== PAGE EXTRACT
For many women, lower back pain is a common complaint both before and during Shark Week. This usually clears up after a menstrual period – but for some of us, lower back pain can continue even after your period ends. What’s up with that? Let’s take a look at what your body could be trying to tell you with lower back pain after periods.
Lower back pain after periods: What’s the menstrual cycle link?
Around your menstrual period, you’re more likely than usual to struggle with aches and pain in your lower back. Part of this is due to the release of the reproductive hormone progesterone in the second half of your menstrual cycle. This has the effect of loosening up smooth muscle all throughout your body.
As your period approaches, production of another hormone called relaxin also steps up, loosening up pelvic joints and ligaments. At the same time, the increased blood flow through your uterus puts additional strain on the surrounding muscles. Put all this together and it’s a recipe for lower back pain before and in the early stages of your period.
What causes lower back pain after periods?
Menstrual back pain usually clears up on its own once your period ends, but not always. If your hormone balance is out of whack, your pelvic joints and ligaments sometimes are still loosened up from the hormonal effects of progesterone and relaxin even after your period ends. This makes it possible to have lower back pain after periods.
Is lower back pain after periods a sign of disease?
Pain is often your body’s way of telling you that something is wrong, so don’t ignore it. Although lower back pain is sometimes innocuous, it’s also associated with a number of gynecological diseases – including endometriosis and fibroids.
Women with these conditions often suffer from lower back pain all throughout their menstrual cycle. Left untreated, some of the gynecological diseases can even result in infertility. If you have symptoms like increased menstrual bleeding or abdominal pain besides lower back pain after periods, don’t hesitate to speak to a doctor about it.
Remedies for lower back pain after periods
If your post-period back pain isn’t down to an underlying health condition, there are two main steps you can take to get some relief: improving blood flow and supporting your pelvis.
====
== RAW DATA
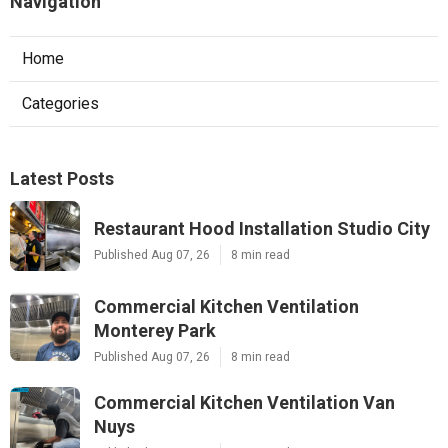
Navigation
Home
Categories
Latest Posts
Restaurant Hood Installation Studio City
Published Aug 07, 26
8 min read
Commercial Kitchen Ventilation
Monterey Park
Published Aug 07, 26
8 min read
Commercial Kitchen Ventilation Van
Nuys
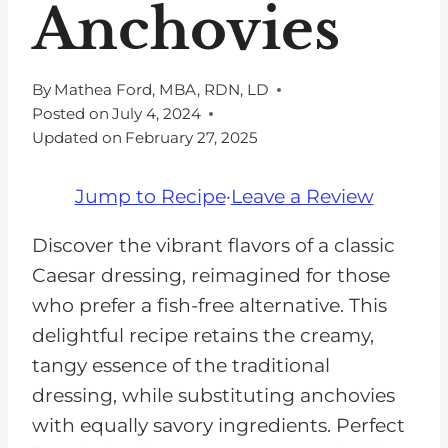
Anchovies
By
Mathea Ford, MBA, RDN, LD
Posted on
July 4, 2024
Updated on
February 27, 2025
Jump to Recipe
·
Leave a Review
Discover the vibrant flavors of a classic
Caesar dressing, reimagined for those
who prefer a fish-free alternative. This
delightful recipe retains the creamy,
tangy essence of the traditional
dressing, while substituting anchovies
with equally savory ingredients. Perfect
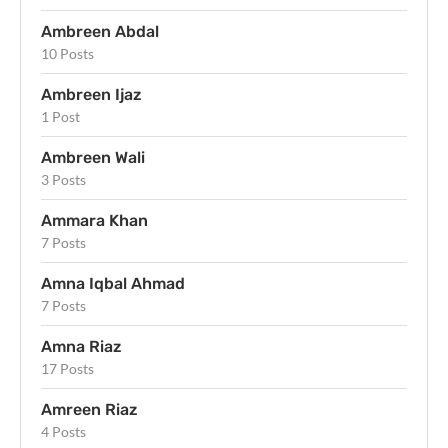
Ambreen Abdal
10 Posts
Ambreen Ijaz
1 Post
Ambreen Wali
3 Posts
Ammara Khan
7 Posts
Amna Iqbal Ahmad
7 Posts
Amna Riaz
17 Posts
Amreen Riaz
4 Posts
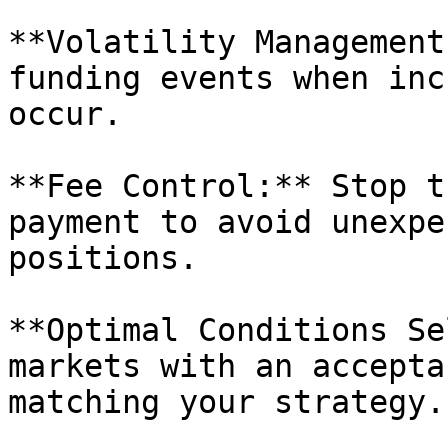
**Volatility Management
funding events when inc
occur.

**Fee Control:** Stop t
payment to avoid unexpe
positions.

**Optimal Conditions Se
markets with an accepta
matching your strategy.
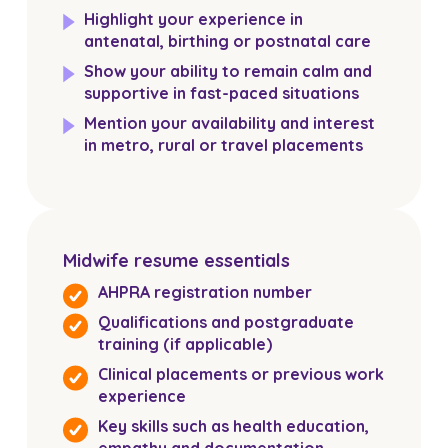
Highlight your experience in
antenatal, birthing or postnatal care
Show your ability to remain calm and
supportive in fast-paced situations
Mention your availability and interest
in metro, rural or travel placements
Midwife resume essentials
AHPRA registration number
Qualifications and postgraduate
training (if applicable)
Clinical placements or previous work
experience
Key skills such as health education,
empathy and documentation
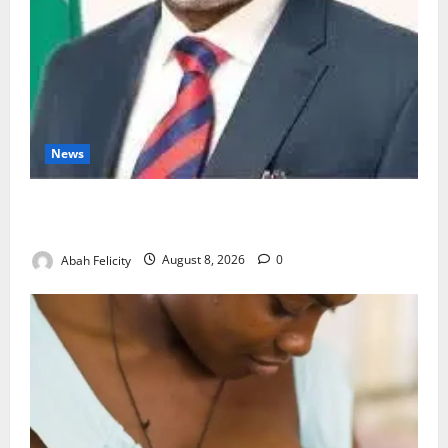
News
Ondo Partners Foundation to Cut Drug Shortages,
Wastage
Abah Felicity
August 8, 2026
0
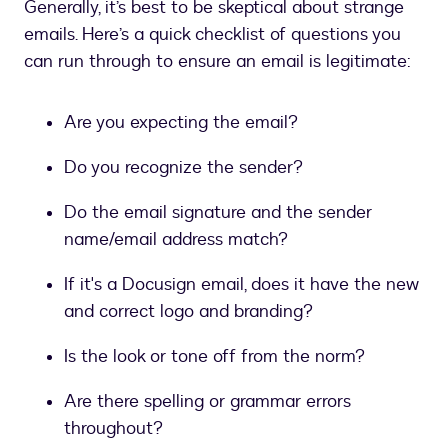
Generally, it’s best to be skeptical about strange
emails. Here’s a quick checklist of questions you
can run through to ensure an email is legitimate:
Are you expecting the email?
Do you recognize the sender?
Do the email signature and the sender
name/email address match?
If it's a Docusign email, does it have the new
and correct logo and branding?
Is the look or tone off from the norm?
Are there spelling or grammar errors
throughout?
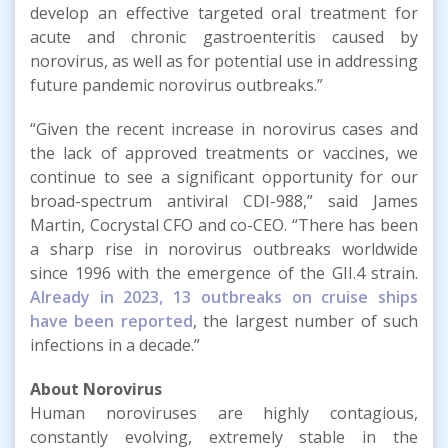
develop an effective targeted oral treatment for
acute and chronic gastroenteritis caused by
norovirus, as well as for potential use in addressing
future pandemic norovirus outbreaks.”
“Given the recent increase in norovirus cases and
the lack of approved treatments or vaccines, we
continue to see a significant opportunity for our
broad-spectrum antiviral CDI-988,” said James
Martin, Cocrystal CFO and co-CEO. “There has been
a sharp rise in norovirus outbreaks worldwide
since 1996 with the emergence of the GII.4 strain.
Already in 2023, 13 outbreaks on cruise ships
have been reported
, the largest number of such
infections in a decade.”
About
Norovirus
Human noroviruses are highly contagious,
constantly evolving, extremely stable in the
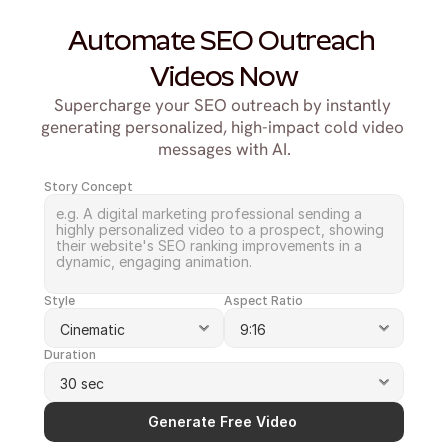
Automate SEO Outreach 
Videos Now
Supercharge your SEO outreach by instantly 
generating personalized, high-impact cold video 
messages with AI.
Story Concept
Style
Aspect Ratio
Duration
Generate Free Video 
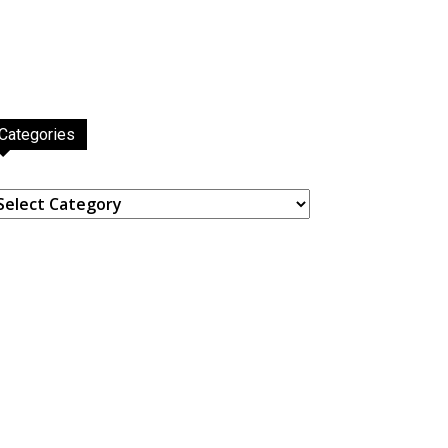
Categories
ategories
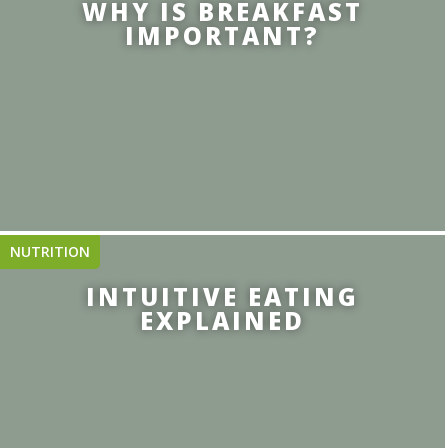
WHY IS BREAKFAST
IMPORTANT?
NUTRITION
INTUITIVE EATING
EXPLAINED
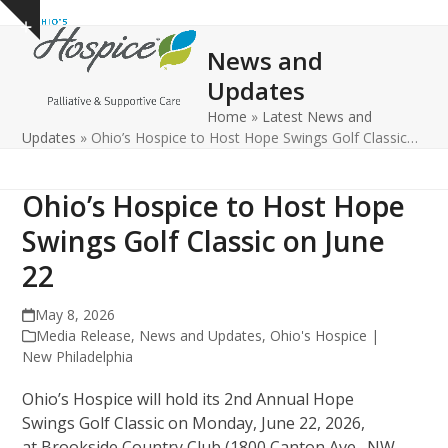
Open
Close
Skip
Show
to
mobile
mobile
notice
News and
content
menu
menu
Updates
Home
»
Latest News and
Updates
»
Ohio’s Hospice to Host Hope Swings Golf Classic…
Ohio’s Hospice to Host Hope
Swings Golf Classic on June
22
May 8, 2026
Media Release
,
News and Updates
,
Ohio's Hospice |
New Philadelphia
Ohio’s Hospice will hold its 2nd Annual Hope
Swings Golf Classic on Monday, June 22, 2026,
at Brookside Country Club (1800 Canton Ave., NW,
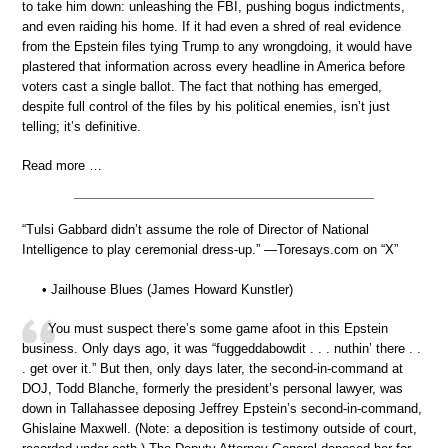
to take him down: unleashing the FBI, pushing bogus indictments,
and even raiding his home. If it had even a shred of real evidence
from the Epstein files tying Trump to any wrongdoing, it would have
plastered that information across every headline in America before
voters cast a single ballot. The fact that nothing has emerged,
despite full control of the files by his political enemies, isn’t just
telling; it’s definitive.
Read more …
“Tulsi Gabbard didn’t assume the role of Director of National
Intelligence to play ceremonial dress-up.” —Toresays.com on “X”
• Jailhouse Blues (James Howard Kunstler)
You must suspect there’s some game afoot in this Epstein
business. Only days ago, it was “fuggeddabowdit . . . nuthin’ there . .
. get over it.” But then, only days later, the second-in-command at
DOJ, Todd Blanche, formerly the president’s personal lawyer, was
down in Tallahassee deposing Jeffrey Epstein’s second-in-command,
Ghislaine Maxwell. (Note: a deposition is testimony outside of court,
====
== RAW DATA
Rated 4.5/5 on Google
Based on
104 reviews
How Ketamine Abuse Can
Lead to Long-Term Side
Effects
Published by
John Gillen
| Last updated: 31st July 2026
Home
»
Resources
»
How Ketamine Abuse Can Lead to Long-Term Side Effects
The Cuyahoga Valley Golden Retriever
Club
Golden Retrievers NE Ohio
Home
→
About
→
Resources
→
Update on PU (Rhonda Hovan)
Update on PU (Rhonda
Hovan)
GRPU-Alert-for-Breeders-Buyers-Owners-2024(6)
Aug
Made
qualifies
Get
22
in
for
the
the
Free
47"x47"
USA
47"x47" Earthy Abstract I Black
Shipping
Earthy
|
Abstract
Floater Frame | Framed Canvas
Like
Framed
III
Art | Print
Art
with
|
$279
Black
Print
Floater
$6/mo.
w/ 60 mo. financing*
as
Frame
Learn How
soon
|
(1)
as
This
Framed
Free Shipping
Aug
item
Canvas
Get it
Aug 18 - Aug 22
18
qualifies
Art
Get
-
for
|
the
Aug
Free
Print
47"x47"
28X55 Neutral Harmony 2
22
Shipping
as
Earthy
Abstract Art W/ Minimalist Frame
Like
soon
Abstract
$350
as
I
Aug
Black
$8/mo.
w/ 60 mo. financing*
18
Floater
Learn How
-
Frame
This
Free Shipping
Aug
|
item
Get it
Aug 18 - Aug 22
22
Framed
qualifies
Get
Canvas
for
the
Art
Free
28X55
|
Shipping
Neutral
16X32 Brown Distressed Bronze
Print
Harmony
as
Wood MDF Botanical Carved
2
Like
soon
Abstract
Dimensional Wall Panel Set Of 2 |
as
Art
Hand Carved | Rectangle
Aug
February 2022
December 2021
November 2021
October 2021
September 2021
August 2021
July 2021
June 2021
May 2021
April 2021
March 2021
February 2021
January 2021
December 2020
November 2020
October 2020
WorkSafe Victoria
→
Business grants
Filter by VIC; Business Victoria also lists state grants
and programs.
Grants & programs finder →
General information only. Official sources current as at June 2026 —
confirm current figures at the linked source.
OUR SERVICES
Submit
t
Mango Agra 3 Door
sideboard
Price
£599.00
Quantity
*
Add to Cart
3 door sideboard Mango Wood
====
== RAW DATA
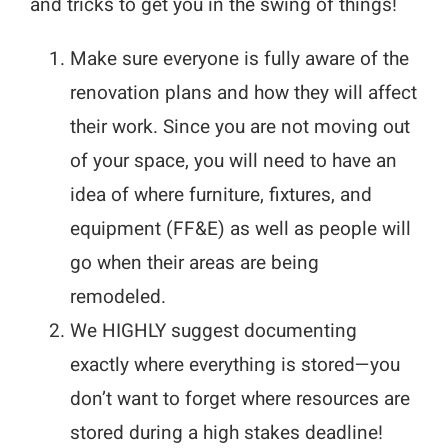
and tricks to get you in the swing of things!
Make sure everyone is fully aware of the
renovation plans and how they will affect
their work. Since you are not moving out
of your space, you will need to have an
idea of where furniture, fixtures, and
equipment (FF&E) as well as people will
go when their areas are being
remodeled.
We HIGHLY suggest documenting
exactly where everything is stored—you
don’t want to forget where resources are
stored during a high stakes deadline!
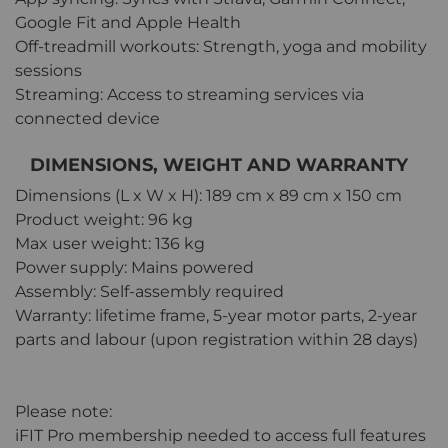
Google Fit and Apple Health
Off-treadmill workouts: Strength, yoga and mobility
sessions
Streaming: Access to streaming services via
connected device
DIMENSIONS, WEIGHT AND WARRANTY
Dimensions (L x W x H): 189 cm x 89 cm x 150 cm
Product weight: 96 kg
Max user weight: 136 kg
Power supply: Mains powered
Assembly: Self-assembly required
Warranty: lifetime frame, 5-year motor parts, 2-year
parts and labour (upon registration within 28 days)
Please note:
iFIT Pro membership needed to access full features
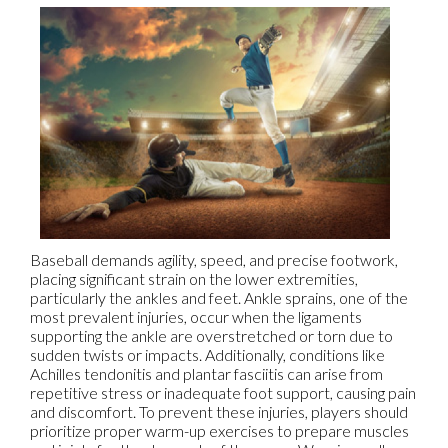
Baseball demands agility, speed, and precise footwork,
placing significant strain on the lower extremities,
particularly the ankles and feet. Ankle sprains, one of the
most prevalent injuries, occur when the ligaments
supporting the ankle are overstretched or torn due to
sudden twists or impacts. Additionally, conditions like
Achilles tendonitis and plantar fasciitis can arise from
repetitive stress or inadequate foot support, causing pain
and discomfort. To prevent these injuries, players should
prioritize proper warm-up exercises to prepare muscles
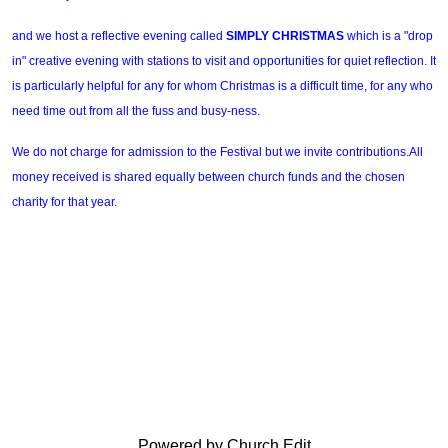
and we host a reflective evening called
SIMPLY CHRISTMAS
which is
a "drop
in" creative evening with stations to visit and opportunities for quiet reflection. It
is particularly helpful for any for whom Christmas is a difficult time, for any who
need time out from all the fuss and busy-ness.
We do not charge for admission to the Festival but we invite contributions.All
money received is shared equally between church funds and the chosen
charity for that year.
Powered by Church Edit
====
TASK LIST ::
a. Answer these from the article on lower back pain after periods:
(i) Which hormone steps up as a period approaches and loosens pelvic joints and ligaments?
(ii) Which two gynecological diseases does the article name as associated with lower back pain?
(iii) What are the two main steps it gives for relief from post-period back pain?
b. Carry on writing the article on lower back pain after periods from the point where it stops.
The records play no part in what follows.

TASK RESPONSES ::
a.
(i) Relaxin.
(ii) Endometriosis and fibroids.
(iii) Improving blood flow and supporting your pelvis.

b.
Promote good circulation
Ever wondered why heat packs and hot water bottles make you feel better? The warmth helps open up the blood vessels, supporting blood flow through the muscles of lower back. If you know you’re prone to post-period back pain, try to get in the habit of keeping your body warm in the latter half of your period with habits like warm showers.
Support your pelvis
It takes a while for your pelvis to settle back into its usual position after your period ends, so try and avoid excessive strain on your lower back while it’s still settling back down.
As your period is winding down, take care that you’re sitting in a back-friendly posture, and take regular breaks to walk around and do some stretches if you spend most of your time sitting down at work. As your posture improves, you may be surprised how much your back pain improves.
Fight lower back pain after periods with healthy lifestyle habits
Lower back pain before and during your menstrual period can be a real pain, and it can feel especially unfair if yours sticks around after your periods ends. With the right adjustments, you may be able to support your body’s healing process – but if it’s too much, don’t hesitate to see a doctor about your discomfort.
Conditions like endometriosis can sometimes be to blame for lower back pain after periods. Severe pain at any point of your cycle isn’t something you need to put up with.